Association between AFB smear positive, Diabetes Mellitus, Hx of previous TB, Malignancy, male sex and in-hospital mortality among pulmonary TB patients.

Table 3 GRADE Evidence Profile: Predictors of in-hospital mortality among TB patients.

Table 4 presents the associations with in-hospital mortality for the factors that were not amenable to meta-analysis.

Table 4 Unpooled predictors for in-hospital mortality among TB patients.

Discussion

We found moderate quality evidence that co-morbid malignancy was associated with increased in-hospital mortality among TB patients. Low quality evidence showed that sex and AFB smear positive were not associated with in-hospital mortality, and very low quality evidence showed no association with previous TB infection and diabetes mellitus.

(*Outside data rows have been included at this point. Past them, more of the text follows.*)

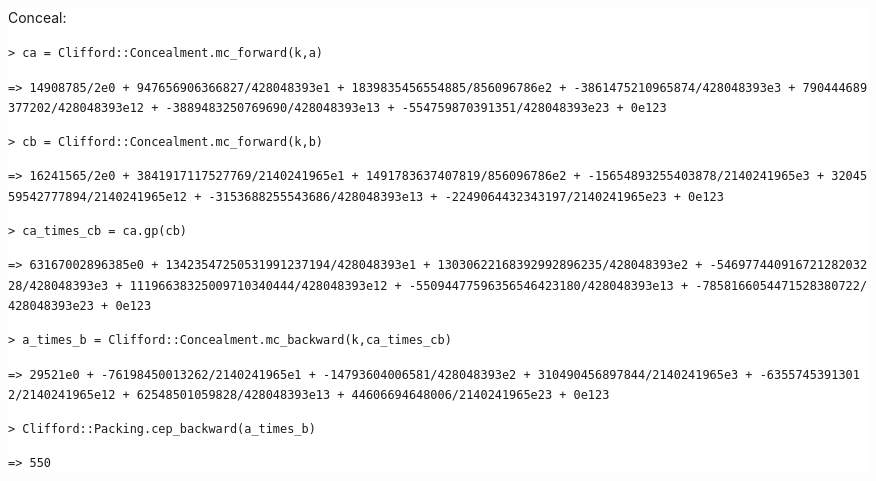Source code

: Conceal:

`> ca = Clifford::Concealment.mc_forward(k,a)`

`=> 14908785/2e0 + 947656906366827/428048393e1 + 1839835456554885/856096786e2 + -3861475210965874/428048393e3 + 790444689377202/428048393e12 + -3889483250769690/428048393e13 + -554759870391351/428048393e23 + 0e123`

`> cb = Clifford::Concealment.mc_forward(k,b)`

`=> 16241565/2e0 + 3841917117527769/2140241965e1 + 1491783637407819/856096786e2 + -15654893255403878/2140241965e3 + 3204559542777894/2140241965e12 + -3153688255543686/428048393e13 + -2249064432343197/2140241965e23 + 0e123`

`> ca_times_cb = ca.gp(cb)`

`=> 63167002896385e0 + 13423547250531991237194/428048393e1 + 13030622168392992896235/428048393e2 + -54697744091672128203228/428048393e3 + 11196638325009710340444/428048393e12 + -55094477596356546423180/428048393e13 + -7858166054471528380722/428048393e23 + 0e123`

`> a_times_b = Clifford::Concealment.mc_backward(k,ca_times_cb)`

`=> 29521e0 + -76198450013262/2140241965e1 + -14793604006581/428048393e2 + 310490456897844/2140241965e3 + -63557453913012/2140241965e12 + 62548501059828/428048393e13 + 44606694648006/2140241965e23 + 0e123`

`> Clifford::Packing.cep_backward(a_times_b)`

`=> 550`
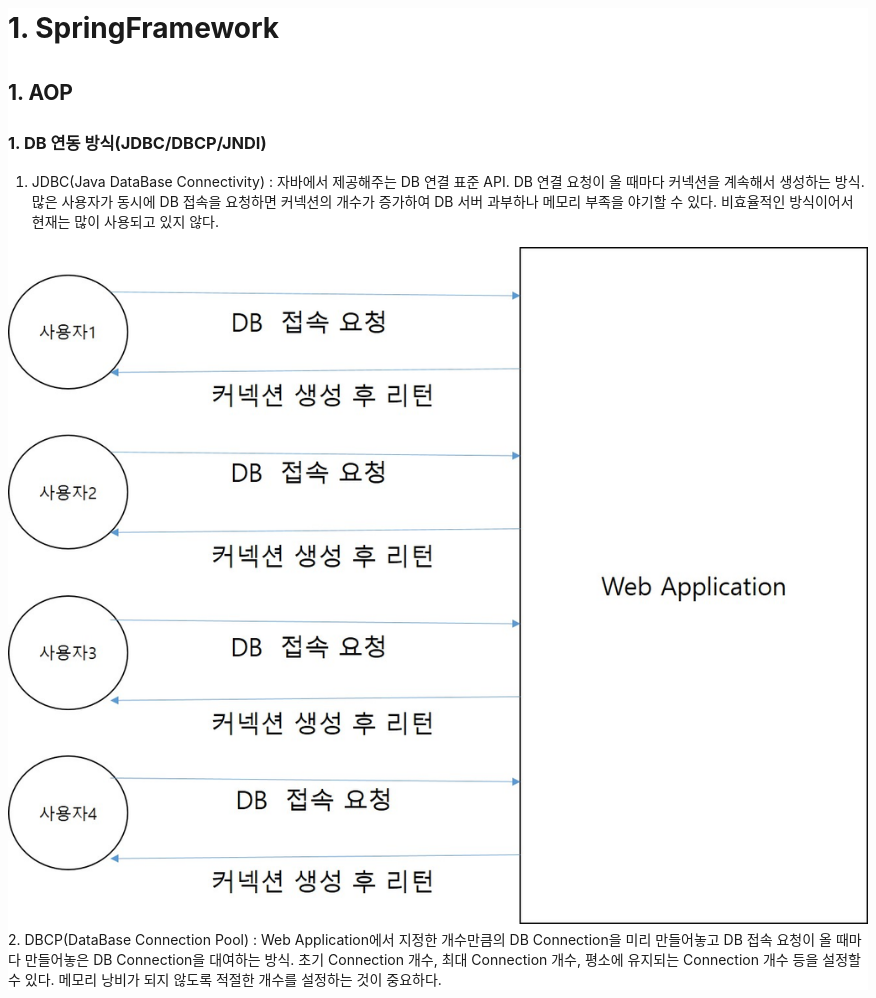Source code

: # 1. SpringFramework
## 1. AOP
### 1. DB 연동 방식(JDBC/DBCP/JNDI)
1. JDBC(Java DataBase Connectivity) : 자바에서 제공해주는 DB 연결 표준 API. DB 연결 요청이 올 때마다 커넥션을 계속해서 생성하는 방식. 많은 사용자가 동시에 DB 접속을 요청하면 커넥션의 개수가 증가하여 DB 서버 과부하나 메모리 부족을 야기할 수 있다. 비효율적인 방식이어서 현재는 많이 사용되고 있지 않다.
<img src="images/JDBC.jpg">
2. DBCP(DataBase Connection Pool) : Web Application에서 지정한 개수만큼의 DB Connection을 미리 만들어놓고 DB 접속 요청이 올 때마다 만들어놓은 DB Connection을 대여하는 방식. 초기 Connection 개수, 최대 Connection 개수, 평소에 유지되는 Connection 개수 등을 설정할 수 있다. 메모리 낭비가 되지 않도록 적절한 개수를 설정하는 것이 중요하다.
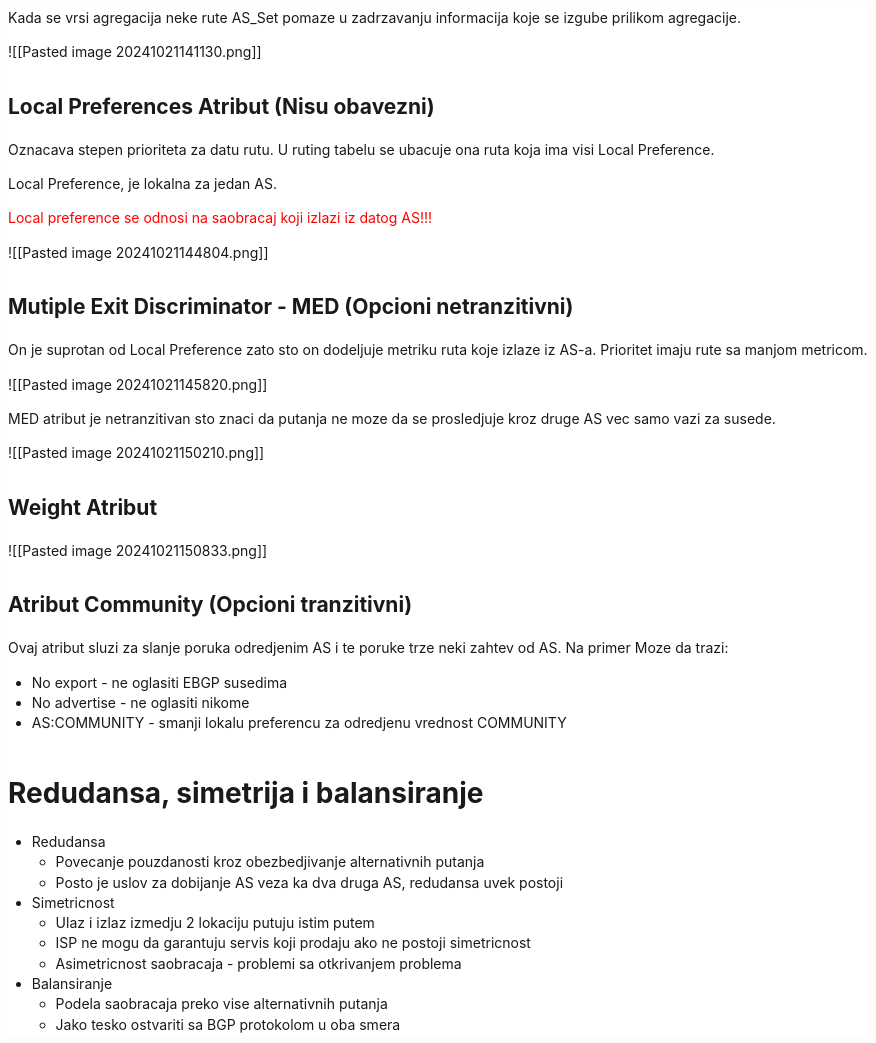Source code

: Kada se vrsi agregacija neke rute AS_Set pomaze u zadrzavanju informacija koje se izgube prilikom agregacije.

![[Pasted image 20241021141130.png]]

## Local Preferences Atribut (Nisu obavezni)

Oznacava stepen prioriteta za datu rutu. U ruting tabelu se ubacuje ona ruta koja ima visi Local Preference.

Local Preference, je lokalna za jedan AS.

<span style="color:rgb(255, 0, 0)">Local preference se odnosi na saobracaj koji izlazi iz datog AS!!!</span>

![[Pasted image 20241021144804.png]]

## Mutiple Exit Discriminator - MED (Opcioni netranzitivni)

On je suprotan od Local Preference zato sto on dodeljuje metriku ruta koje izlaze iz AS-a. Prioritet imaju rute sa manjom metricom.

![[Pasted image 20241021145820.png]]

MED atribut je netranzitivan sto znaci da putanja ne moze da se prosledjuje kroz druge AS vec samo vazi za susede.

![[Pasted image 20241021150210.png]]

## Weight Atribut

![[Pasted image 20241021150833.png]]

## Atribut Community (Opcioni tranzitivni)

Ovaj atribut sluzi za slanje poruka odredjenim AS i te poruke trze neki zahtev od AS. Na primer Moze da trazi:
- No export - ne oglasiti EBGP susedima
- No advertise - ne oglasiti nikome
- AS:COMMUNITY - smanji lokalu preferencu za odredjenu vrednost COMMUNITY

# Redudansa, simetrija i balansiranje

* Redudansa
	*  Povecanje pouzdanosti kroz obezbedjivanje alternativnih putanja
	* Posto je uslov za dobijanje AS veza ka dva druga AS, redudansa uvek postoji
* Simetricnost
	* Ulaz i izlaz izmedju 2 lokaciju putuju istim putem
	* ISP ne mogu da garantuju servis koji prodaju ako ne postoji simetricnost
	* Asimetricnost saobracaja - problemi sa otkrivanjem problema
* Balansiranje
	* Podela saobracaja preko vise alternativnih putanja
	* Jako tesko ostvariti sa BGP protokolom u oba smera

Our review has a number of strengths. Our search, which had no language restrictions, was designed and implemented by a research librarian, and literature screening and data extraction were performed independently and in duplicate by two reviewers using pretested, standardized extraction forms. The main limitation of our review was the small numbers of events that contributed to our meta-analyses, resulting in wide estimates of precision for our pooled measures of association.

Other studies24,25,26 also found that malignancy increases the risk of death in TB patients. Patients with malignant tumors are immunocompromised due to the local or systemic effects of the disease itself, as well as to the treatment regimens, which can impair the immune system and make these patients particularly susceptible to developing TB46. In addition, TB can have an unusual clinical presentation, making diagnosis more difficult in these patients, contributing to delay in diagnosis and high mortality rates47,48.

While not significantly associated with mortality in our review, previous TB has been reported to be associated with in-hospital mortality in many studies1,21,22,23. Patients who undergo multiple treatment regimens for TB can develop resistance to drugs with the subsequent emergence of MDR-TB and XDR-TB, conditions highly associated with greater risk of death21. Further, in settings other than hospitals, studies49,50 have demonstrated that smear positive patients have a better prognosis regarding mortality than smear negative patients. Indeed, indicators of atypical manifestations, such as smear-negative sputum, were associated with delayed diagnosis and mortality12,51. Recently, a retrospective cohort study from Brazil6 reported a high mortality rate during hospitalization (16.1%), and negative sputum smear microscopy was an in-hospital mortality predictor in the population studied. However, patients with pulmonary and extrapulmonary TB were included in this study.

We did not find a significant association between male sex and in-hospital mortality among pulmonary TB patients. Worldwide TB notification data show that far more men than women have TB7. Some studies showed that mortality rates are higher in females during their reproductive years, but after that they are higher in men19,20.

Diabetes was also not associated with mortality in pulmonary TB patients in this study. Only one study1 included in this meta-analysis showed that diabetes was a predictor of mortality in TB patients, possibly because they included a larger number of diabetes patients (18% of the enrolled individuals). Some studies1,16,17,18 have found that diabetes increases risk of early mortality during TB treatment. This effect may be explained by impaired TB treatment response16.

In conclusion, the presence of malignancy was significantly associated with in-hospital death in pulmonary TB patients. Other predictors were not associated with in-hospital mortality in TB patients, probably due to the small number of events. Further research should explore promising predictors of in-hospital mortality in large prospective studies.